Page images and extracted text
# # # #
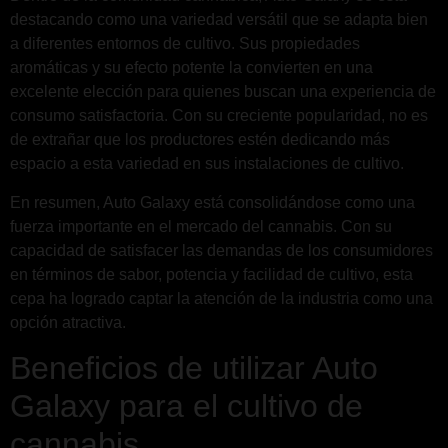
destacando como una variedad versátil que se adapta bien
a diferentes entornos de cultivo. Sus propiedades
aromáticas y su efecto potente la convierten en una
excelente elección para quienes buscan una experiencia de
consumo satisfactoria. Con su creciente popularidad, no es
de extrañar que los productores estén dedicando más
espacio a esta variedad en sus instalaciones de cultivo.
En resumen, Auto Galaxy está consolidándose como una
fuerza importante en el mercado del cannabis. Con su
capacidad de satisfacer las demandas de los consumidores
en términos de sabor, potencia y facilidad de cultivo, esta
cepa ha logrado captar la atención de la industria como una
opción atractiva.
Beneficios de utilizar Auto
Galaxy para el cultivo de
cannabis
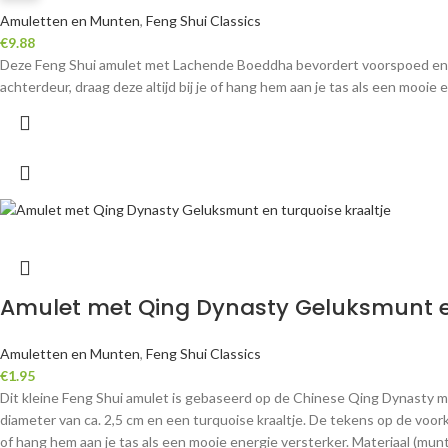
Amuletten en Munten
,
Feng Shui Classics
€
9.88
Deze Feng Shui amulet met Lachende Boeddha bevordert voorspoed en ge
achterdeur, draag deze altijd bij je of hang hem aan je tas als een mooi
Amulet met Qing Dynasty Geluksmunt en
Amuletten en Munten
,
Feng Shui Classics
€
1.95
Dit kleine Feng Shui amulet is gebaseerd op de Chinese Qing Dynasty mu
diameter van ca. 2,5 cm en een turquoise kraaltje. De tekens op de voorka
of hang hem aan je tas als een mooie energie versterker. Materiaal (mu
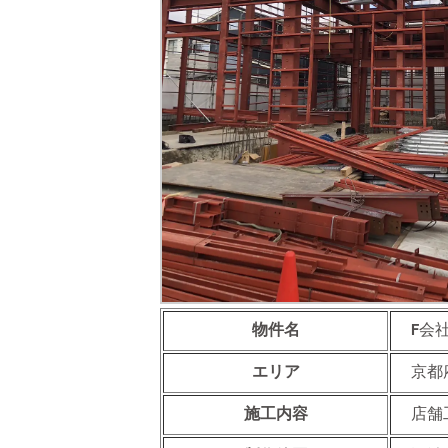
物件名
F会
エリア
京都
施工内容
店舗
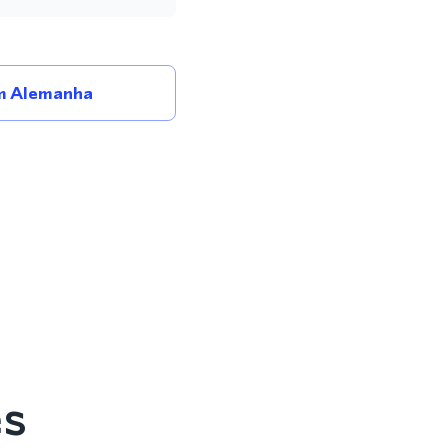
m Alemanha
es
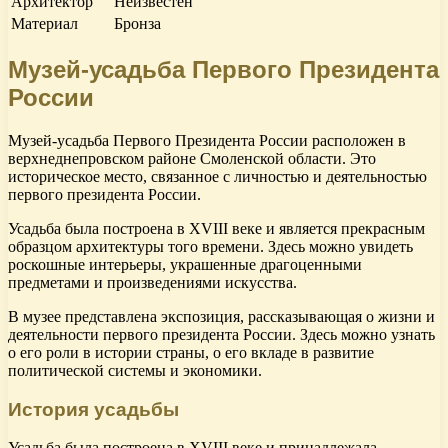
Архитектор
Неизвестен
Материал
Бронза
Музей-усадьба Первого Президента
России
Музей-усадьба Первого Президента России расположен в
верхнеднепровском районе Смоленской области. Это
историческое место, связанное с личностью и деятельностью
первого президента России.
Усадьба была построена в XVIII веке и является прекрасным
образцом архитектуры того времени. Здесь можно увидеть
роскошные интерьеры, украшенные драгоценными
предметами и произведениями искусства.
В музее представлена экспозиция, рассказывающая о жизни и
деятельности первого президента России. Здесь можно узнать
о его роли в истории страны, о его вкладе в развитие
политической системы и экономики.
История усадьбы
Усадьба была построена в XVIII веке и принадлежала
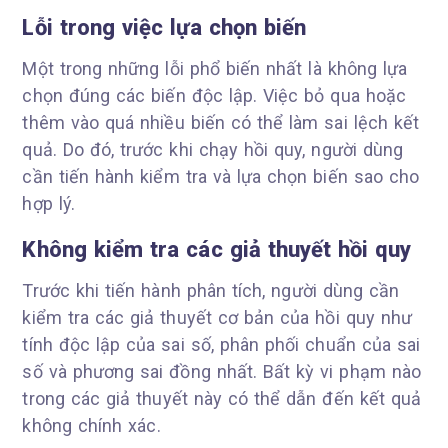
Lỗi trong việc lựa chọn biến
Một trong những lỗi phổ biến nhất là không lựa
chọn đúng các biến độc lập. Việc bỏ qua hoặc
thêm vào quá nhiều biến có thể làm sai lệch kết
quả. Do đó, trước khi chạy hồi quy, người dùng
cần tiến hành kiểm tra và lựa chọn biến sao cho
hợp lý.
Không kiểm tra các giả thuyết hồi quy
Trước khi tiến hành phân tích, người dùng cần
kiểm tra các giả thuyết cơ bản của hồi quy như
tính độc lập của sai số, phân phối chuẩn của sai
số và phương sai đồng nhất. Bất kỳ vi phạm nào
trong các giả thuyết này có thể dẫn đến kết quả
không chính xác.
# # # #
From the entries above, list each line with "Qing" in it.

Amulet met Qing Dynasty Geluksmunt en
Dit kleine Feng Shui amulet is gebaseerd op de Chinese Qing Dynasty mu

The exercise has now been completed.